The finished bibliography must be created in Open Office (Lyx is overly complicated for the simple humanities paper I am trying to write).
I must be able to cite works according to the Society of American Anthropologists' style guide.

While people seem to rave about Bibus, I haven't been able to insert a new line into a single entry as the style guide requires, so if you suggest Bibus, please suggest a way to solve that problem as well.

Thanks!

tweedledee
November 14th, 2007, 06:08 PM
I have been looking for a method of efficiently storing references and creating a bibliography, but try as I might, I haven't found a simple solution.
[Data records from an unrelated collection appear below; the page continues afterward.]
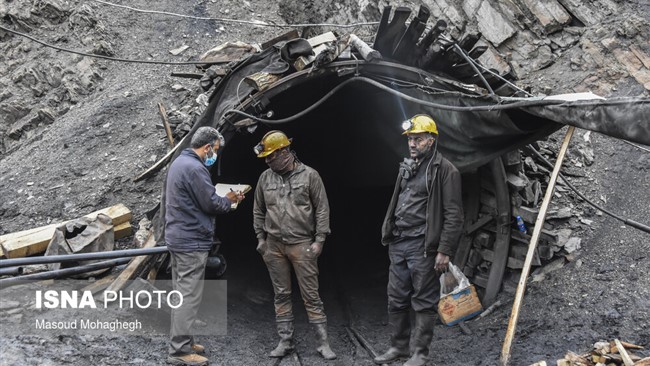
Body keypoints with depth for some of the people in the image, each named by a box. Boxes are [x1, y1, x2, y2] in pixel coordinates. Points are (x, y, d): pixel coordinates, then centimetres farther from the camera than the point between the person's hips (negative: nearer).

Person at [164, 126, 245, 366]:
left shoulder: (179, 162, 13)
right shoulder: (195, 168, -20)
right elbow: (211, 204, -17)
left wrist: (223, 199, 10)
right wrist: (229, 200, 1)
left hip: (178, 238, 10)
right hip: (192, 242, -10)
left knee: (181, 294, 15)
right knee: (189, 297, -6)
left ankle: (181, 342, 22)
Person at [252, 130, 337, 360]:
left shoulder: (309, 175, -5)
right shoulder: (265, 178, 6)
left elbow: (322, 209, -3)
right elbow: (258, 211, 15)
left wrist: (319, 239, -7)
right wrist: (261, 238, 9)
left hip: (302, 244, -4)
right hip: (274, 246, 4)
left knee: (311, 295, -1)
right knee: (281, 295, 9)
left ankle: (323, 343, 5)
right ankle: (285, 342, 17)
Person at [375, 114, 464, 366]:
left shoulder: (444, 170, -9)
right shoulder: (407, 167, 14)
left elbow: (453, 215, -13)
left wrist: (444, 251, -16)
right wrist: (390, 237, 19)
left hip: (423, 247, -7)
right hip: (399, 245, 8)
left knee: (423, 303, 1)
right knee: (397, 300, 12)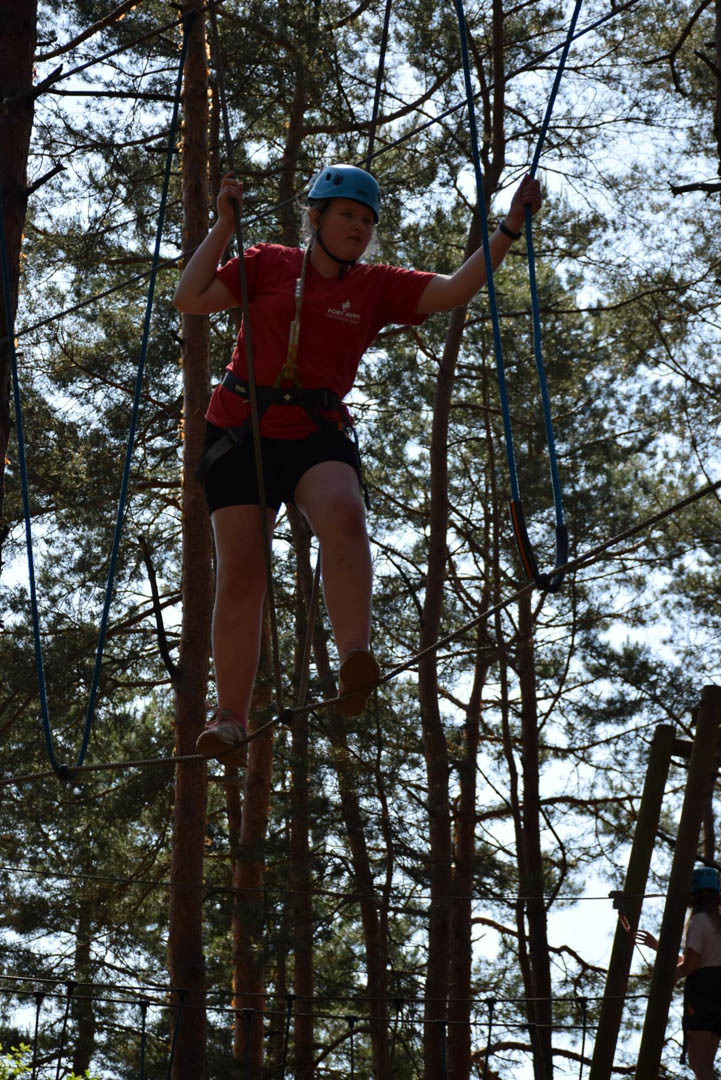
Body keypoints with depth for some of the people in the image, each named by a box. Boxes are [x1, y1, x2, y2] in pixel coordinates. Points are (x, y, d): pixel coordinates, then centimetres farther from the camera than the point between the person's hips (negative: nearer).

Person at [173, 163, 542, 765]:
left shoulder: (378, 287, 10)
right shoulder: (268, 265, 7)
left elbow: (455, 291, 0)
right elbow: (190, 299, 2)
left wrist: (509, 230, -7)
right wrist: (224, 227, -1)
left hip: (318, 433, 0)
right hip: (242, 428, 0)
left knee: (343, 516, -34)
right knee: (240, 572, -5)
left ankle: (354, 661, -42)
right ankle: (231, 720, 3)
My only requirements are as follows:

The finished bibliography must be created in Open Office (Lyx is overly complicated for the simple humanities paper I am trying to write).
I must be able to cite works according to the Society of American Anthropologists' style guide.

While people seem to rave about Bibus, I haven't been able to insert a new line into a single entry as the style guide requires, so if you suggest Bibus, please suggest a way to solve that problem as well.

Thanks!

I'm not sure what you mean by "insert a new line," but you can just modify the style (I believe is uses Bibliography by default) to reformat the Bibus references; if you need additional line spacing, just add that to the style.

teasum
November 15th, 2007, 04:10 AM
Another tool to check out is Zotero (http://www.zotero.org/), which comes as a simple Firefox extension, and is thus cross-platform. I checked, however, and it does not have that precise format available yet. It still might be worth a look, and you can even suggest that output style in their forum. For a solution that meets your needs immediately, however, I'm not sure.

jcfisher
November 15th, 2007, 10:51 PM
Zotero is perfect, exactly the type of tool I was looking for - clean, simple, easy, and effective. I'll see about adding SAA to the citation styles available. Thanks!

teasum
November 16th, 2007, 05:57 AM
Glad you like it! Be sure to also check out the plugin for OpenOffice, which lets you insert citations and bibliographies directly from your Zotero database. There are still some kinks to work out, but it works quite well for me thus far (as a historian, I use Chicago style footnotes and bibliographies).

rikubu
September 8th, 2010, 02:31 PM
I switched to Bibus for paper writing after Zotero plugins for Open Office under my Ubuntu (64 bit, etc) were no longer available. I now use both; Bibus for writing, and Zotero for collecting while surfing. But I am also looking for a way to add a newline to a new Bibus format, and didn't find it yet.

sibyphilips
September 12th, 2010, 01:13 AM
hi,
you could also try out Mendeley desktop, it is free, but the licence is complicated, it can store all your PDF files (papers) and it simply creates the references if we add the papers, just like a music player.
siby:p

matthew.ball
September 12th, 2010, 04:18 AM
Hey, you've said using LaTeX is "overly complicated" for a simple humanities paper, being a humanities student myself, I disagree.

I've been using LaTeX for the past 4 years for all of my philosophy essays, and have even had the lecturers comment on how professional it looks (to the point where one asked me to typeset some lecture notes for him so he could submit it to a publisher).

There's a nice article here (http://www.1984produkts.com/donkeyhottie/2008/05/05/how-to-write-a-simple-english-humanities-paper-in-latex/) which explains how you can use LaTeX for writing humanities papers. I don't use the same style he mentions, but it's a good starting point I think.

Everything we can do with OOo has an alternative available with LaTeX (or the editor we choose to write the files in). May I suggest GNU Emacs and AUCTeX; they work very well together. From GNU Emacs you can have a word count feature (if you need it), an automatic spell checker (again, if you need it), and of course, LaTeX supports - rather well - a bibliography manager.

You can have the aforementioned features available with vim and a different LaTeX distribution (TeX-Live perhaps?), I've only ever used GNU Emacs so I won't comment on vim.